> Problem statement
One number is the whole answer: the tally of lines in the records that include the word "content".

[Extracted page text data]
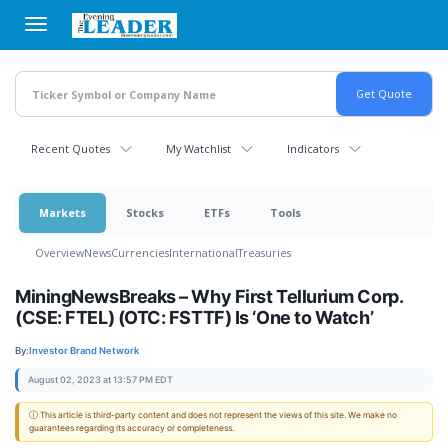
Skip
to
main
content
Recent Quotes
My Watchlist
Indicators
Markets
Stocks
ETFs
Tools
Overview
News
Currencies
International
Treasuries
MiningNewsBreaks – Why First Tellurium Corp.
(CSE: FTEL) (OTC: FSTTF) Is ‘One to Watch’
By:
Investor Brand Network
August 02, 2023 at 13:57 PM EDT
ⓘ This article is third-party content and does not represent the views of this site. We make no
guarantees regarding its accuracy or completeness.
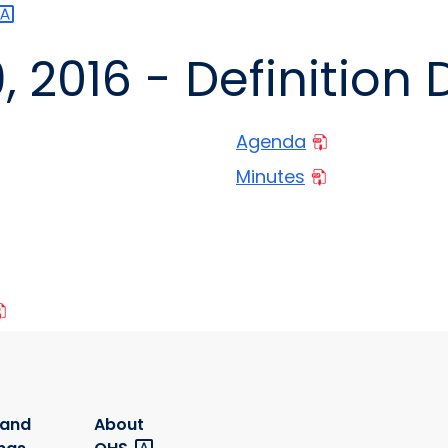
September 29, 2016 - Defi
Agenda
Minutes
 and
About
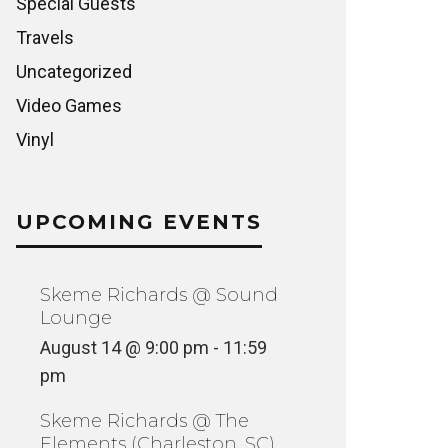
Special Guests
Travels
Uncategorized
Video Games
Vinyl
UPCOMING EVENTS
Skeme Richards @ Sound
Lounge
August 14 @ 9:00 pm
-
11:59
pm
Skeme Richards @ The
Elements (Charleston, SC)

> Reply to the exercise
2